ABSTRACT

Rising mass incomes are the central safeguard of capitalism. Only in the event of rising mass incomes do other factors come into play and contribute to the stability and growth of capitalism. Certainly, Keynesian economists have suggested that autonomous investment may transform labour markets and trigger the normal functioning of the capitalist economy. However, they do not necessarily exert this effect. They will trigger growth and cycles. Durable contribution to growth implies a degree of autonomous investment leading to high levels of employment and rising mass incomes.

Capital accumulation does not exceed technical progress.
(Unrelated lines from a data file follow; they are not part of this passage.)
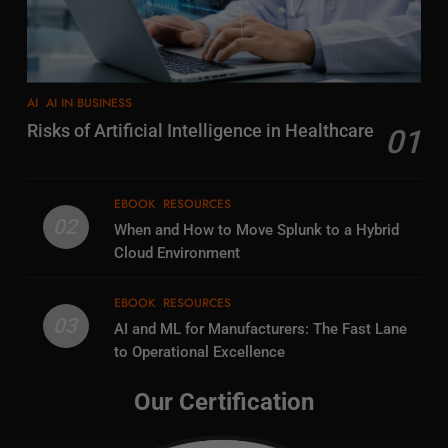
AI
AI IN BUSINESS
Risks of Artificial Intelligence in Healthcare
01
EBOOK
RESOURCES
02
When and How to Move Splunk to a Hybrid
Cloud Environment
EBOOK
RESOURCES
03
AI and ML for Manufacturers: The Fast Lane
to Operational Excellence
Our Certification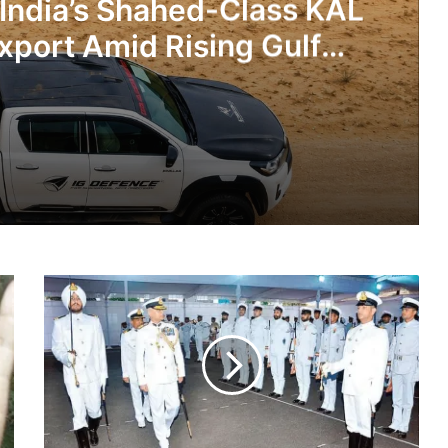
 India’s Shahed-Class KAL
xport Amid Rising Gulf
nsions
IG Defence Positions India’s Shahed-Class KAL Drone for Global Export Amid Rising Gulf Tensions
Indian
eit Combat Uniform Racket
Coast
Guard
Is
Hiring:
Check
Astra Microwave Secures ₹2,205 Crore HAL Order for Key Components of Uttam AESA Radar
Details
And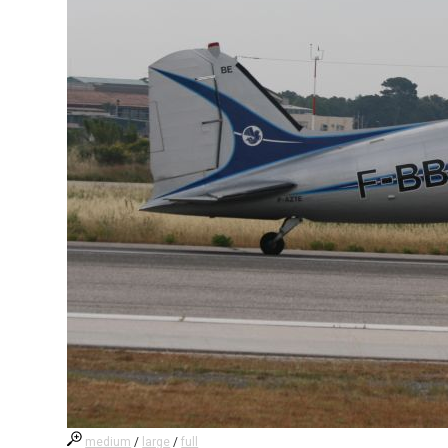
medium
/
large
/
full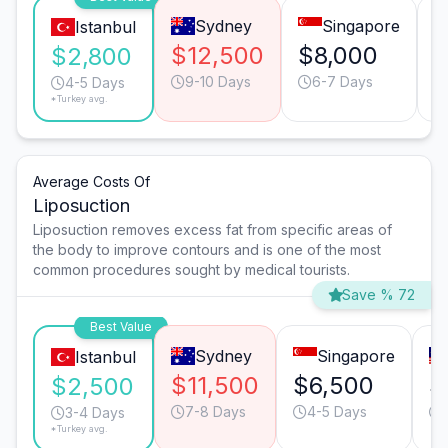
Sydney
Singapore
Istanbul
$12,500
$8,000
$
$2,800
9-10 Days
6-7 Days
4-5 Days
*Turkey avg.
Average Costs Of
Liposuction
Liposuction removes excess fat from specific areas of
the body to improve contours and is one of the most
common procedures sought by medical tourists.
Save % 72
Best Value
Sydney
Singapore
Istanbul
$11,500
$6,500
$
$2,500
7-8 Days
4-5 Days
3-4 Days
*Turkey avg.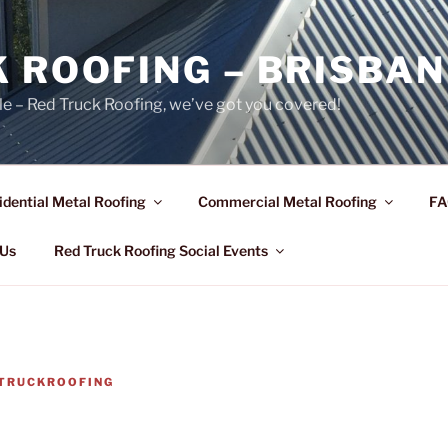
 ROOFING – BRISBAN
le – Red Truck Roofing, we’ve got you covered!
idential Metal Roofing
Commercial Metal Roofing
FA
 Us
Red Truck Roofing Social Events
TRUCKROOFING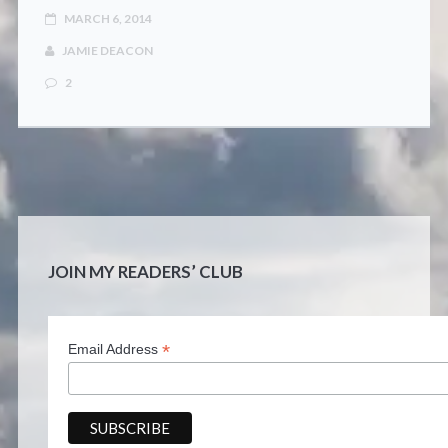
CONTACT
MARCH 6, 2014
JAMIE DEACON
2
JOIN MY READERS’ CLUB
*
Email Address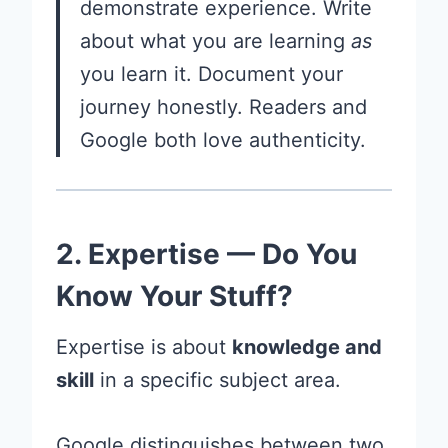
demonstrate experience. Write
about what you are learning
as
you learn it. Document your
journey honestly. Readers and
Google both love authenticity.
2. Expertise — Do You
Know Your Stuff?
Expertise is about
knowledge and
skill
in a specific subject area.
Google distinguishes between two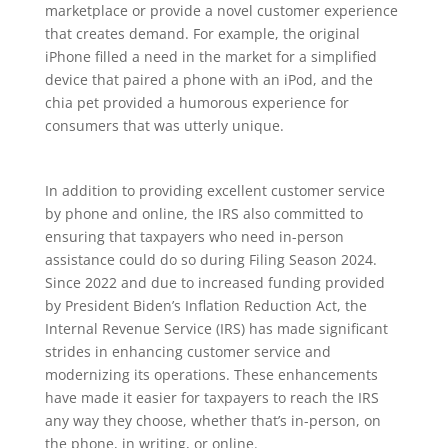
marketplace or provide a novel customer experience
that creates demand. For example, the original
iPhone filled a need in the market for a simplified
device that paired a phone with an iPod, and the
chia pet provided a humorous experience for
consumers that was utterly unique.
In addition to providing excellent customer service
by phone and online, the IRS also committed to
ensuring that taxpayers who need in-person
assistance could do so during Filing Season 2024.
Since 2022 and due to increased funding provided
by President Biden’s Inflation Reduction Act, the
Internal Revenue Service (IRS) has made significant
strides in enhancing customer service and
modernizing its operations. These enhancements
have made it easier for taxpayers to reach the IRS
any way they choose, whether that’s in-person, on
the phone, in writing, or online.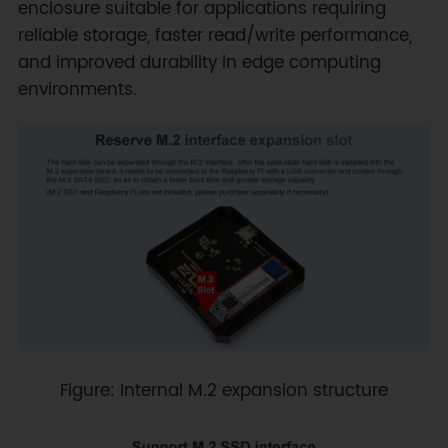
enclosure suitable for applications requiring
reliable storage, faster read/write performance,
and improved durability in edge computing
environments.
Figure: Internal M.2 expansion structure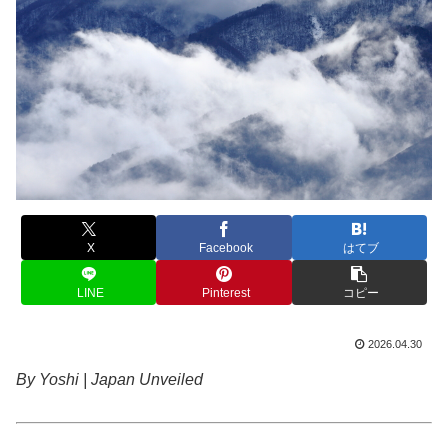
X
Facebook
はてブ
LINE
Pinterest
コピー
2026.04.30
By Yoshi | Japan Unveiled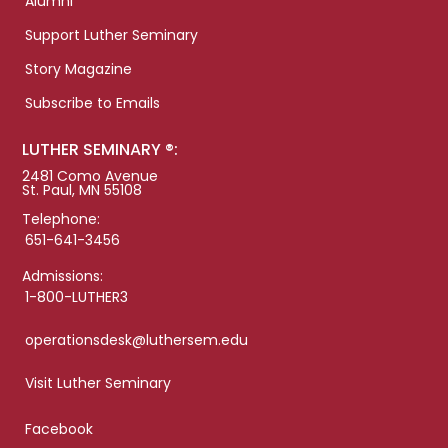
Alumni
Support Luther Seminary
Story Magazine
Subscribe to Emails
LUTHER SEMINARY ®:
2481 Como Avenue
St. Paul, MN 55108
Telephone:
651-641-3456
Admissions:
1-800-LUTHER3
operationsdesk@luthersem.edu
Visit Luther Seminary
Facebook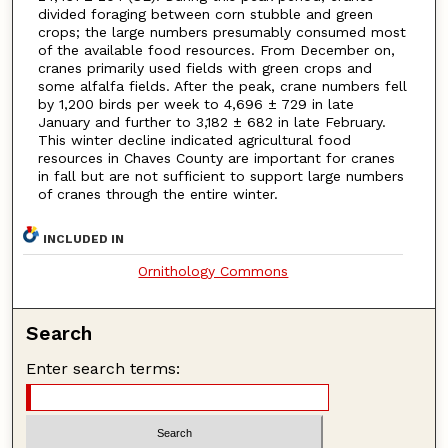
divided foraging between corn stubble and green
crops; the large numbers presumably consumed most
of the available food resources. From December on,
cranes primarily used fields with green crops and
some alfalfa fields. After the peak, crane numbers fell
by 1,200 birds per week to 4,696 ± 729 in late
January and further to 3,182 ± 682 in late February.
This winter decline indicated agricultural food
resources in Chaves County are important for cranes
in fall but are not sufficient to support large numbers
of cranes through the entire winter.
INCLUDED IN
Ornithology Commons
Search
Enter search terms: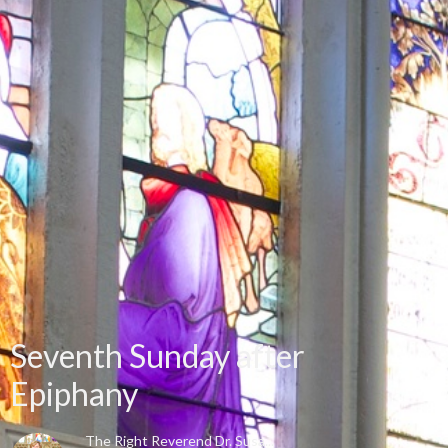
Seventh Sunday after
Epiphany
The Right Reverend Dr. Susa...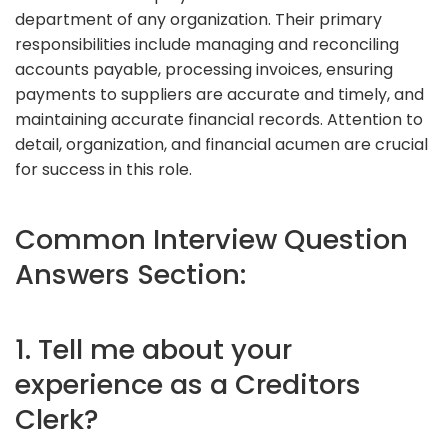
department of any organization. Their primary
responsibilities include managing and reconciling
accounts payable, processing invoices, ensuring
payments to suppliers are accurate and timely, and
maintaining accurate financial records. Attention to
detail, organization, and financial acumen are crucial
for success in this role.
Common Interview Question
Answers Section:
1. Tell me about your
experience as a Creditors
Clerk?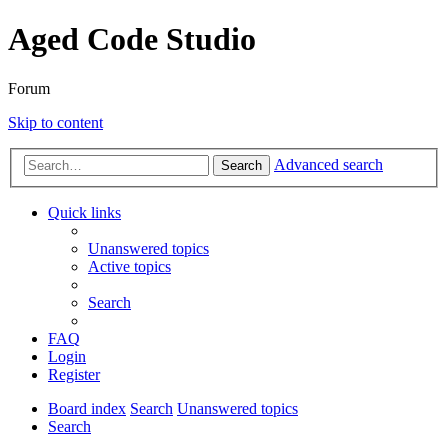
Aged Code Studio
Forum
Skip to content
Advanced search
Search
Quick links
Unanswered topics
Active topics
Search
FAQ
Login
Register
Board index
Search
Unanswered topics
Search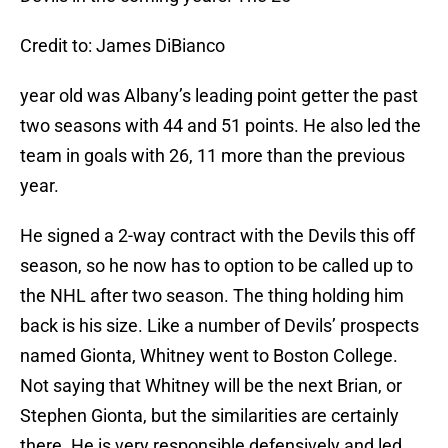
Credit to: James DiBianco
year old was Albany’s leading point getter the past
two seasons with 44 and 51 points. He also led the
team in goals with 26, 11 more than the previous
year.
He signed a 2-way contract with the Devils this off
season, so he now has to option to be called up to
the NHL after two season. The thing holding him
back is his size. Like a number of Devils’ prospects
named Gionta, Whitney went to Boston College.
Not saying that Whitney will be the next Brian, or
Stephen Gionta, but the similarities are certainly
there. He is very responsible defensively and led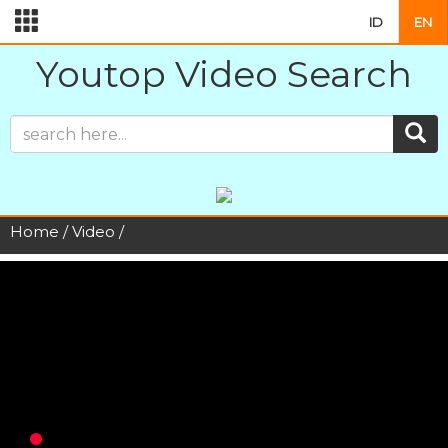
ID
EN
Youtop Video Search
Home
/
Video
/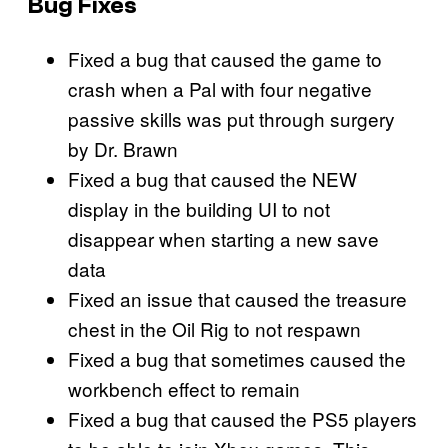
Bug Fixes
Fixed a bug that caused the game to
crash when a Pal with four negative
passive skills was put through surgery
by Dr. Brawn
Fixed a bug that caused the NEW
display in the building UI to not
disappear when starting a new save
data
Fixed an issue that caused the treasure
chest in the Oil Rig to not respawn
Fixed a bug that sometimes caused the
workbench effect to remain
Fixed a bug that caused the PS5 players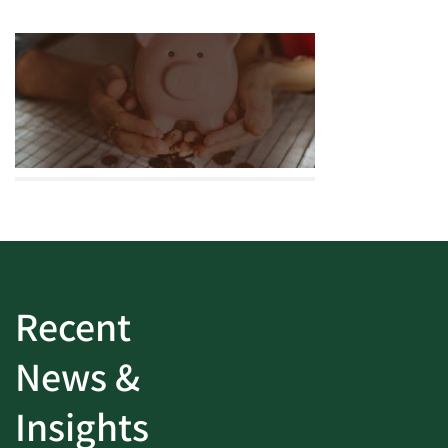
Recent
News &
Insights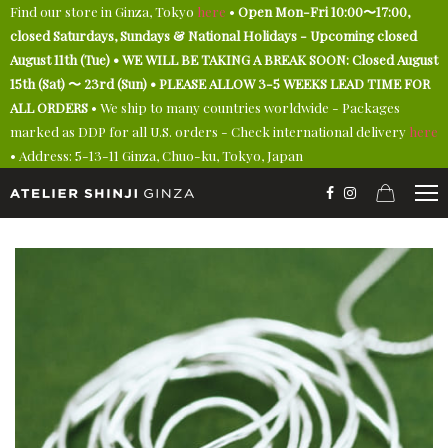
Find our store in Ginza, Tokyo
here
•
Open Mon-Fri 10:00〜17:00,
closed Saturdays, Sundays & National Holidays - Upcoming closed
August 11th (Tue) • WE WILL BE TAKING A BREAK SOON: Closed August
15th (Sat) 〜 23rd (Sun) • PLEASE ALLOW 3-5 WEEKS LEAD TIME FOR
ALL ORDERS
• We ship to many countries worldwide - Packages
marked as DDP for all U.S. orders - Check international delivery
here
• Address: 5-13-11 Ginza, Chuo-ku, Tokyo, Japan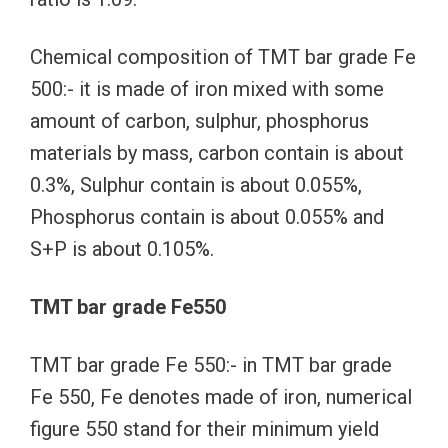
Chemical composition of TMT bar grade Fe
500:- it is made of iron mixed with some
amount of carbon, sulphur, phosphorus
materials by mass, carbon contain is about
0.3%, Sulphur contain is about 0.055%,
Phosphorus contain is about 0.055% and
S+P is about 0.105%.
TMT bar grade Fe550
TMT bar grade Fe 550:- in TMT bar grade
Fe 550, Fe denotes made of iron, numerical
figure 550 stand for their minimum yield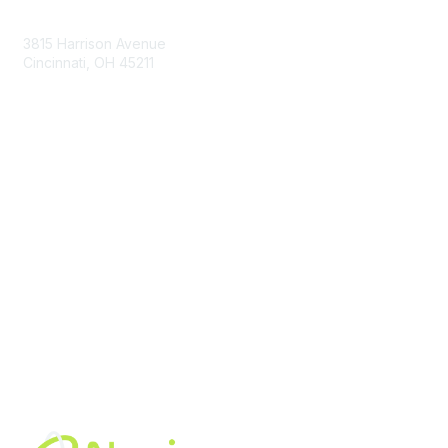
Contact Us
3815 Harrison Avenue
Cincinnati, OH 45211
contact@moremaximo.com
Membership
Join Community
Invite Colleagues
Learn More
About Us
Terms of Use
Built By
There is thus no tendency of the profit rate to fall because of a rising organic composition of capital. Marxists incessantly criticise the “contradictions of capitalism”. But the real contradiction of capitalism is to be found in underconsumption. The Marxist proposal of “enlarged reproduction” for meeting this danger is unconvincing.

Economic crises may become so profound that they obviate the neoclassical mechanism of the “destruction” of unwisely spent capital following the overexpansion of spending on capital. If underconsumption is endemic, then this “purifying” crisis will not shift the economy onto a path of growth.

All of these mechanisms may play a supportive role in returning the economy to a path of capitalist growth. The necessary condition is that labour remains empowered. Capitalist growth is thus underpinned by rising mass incomes and not by capital accumulation. The capital output ratio does not increase. Capitalism is capital saving.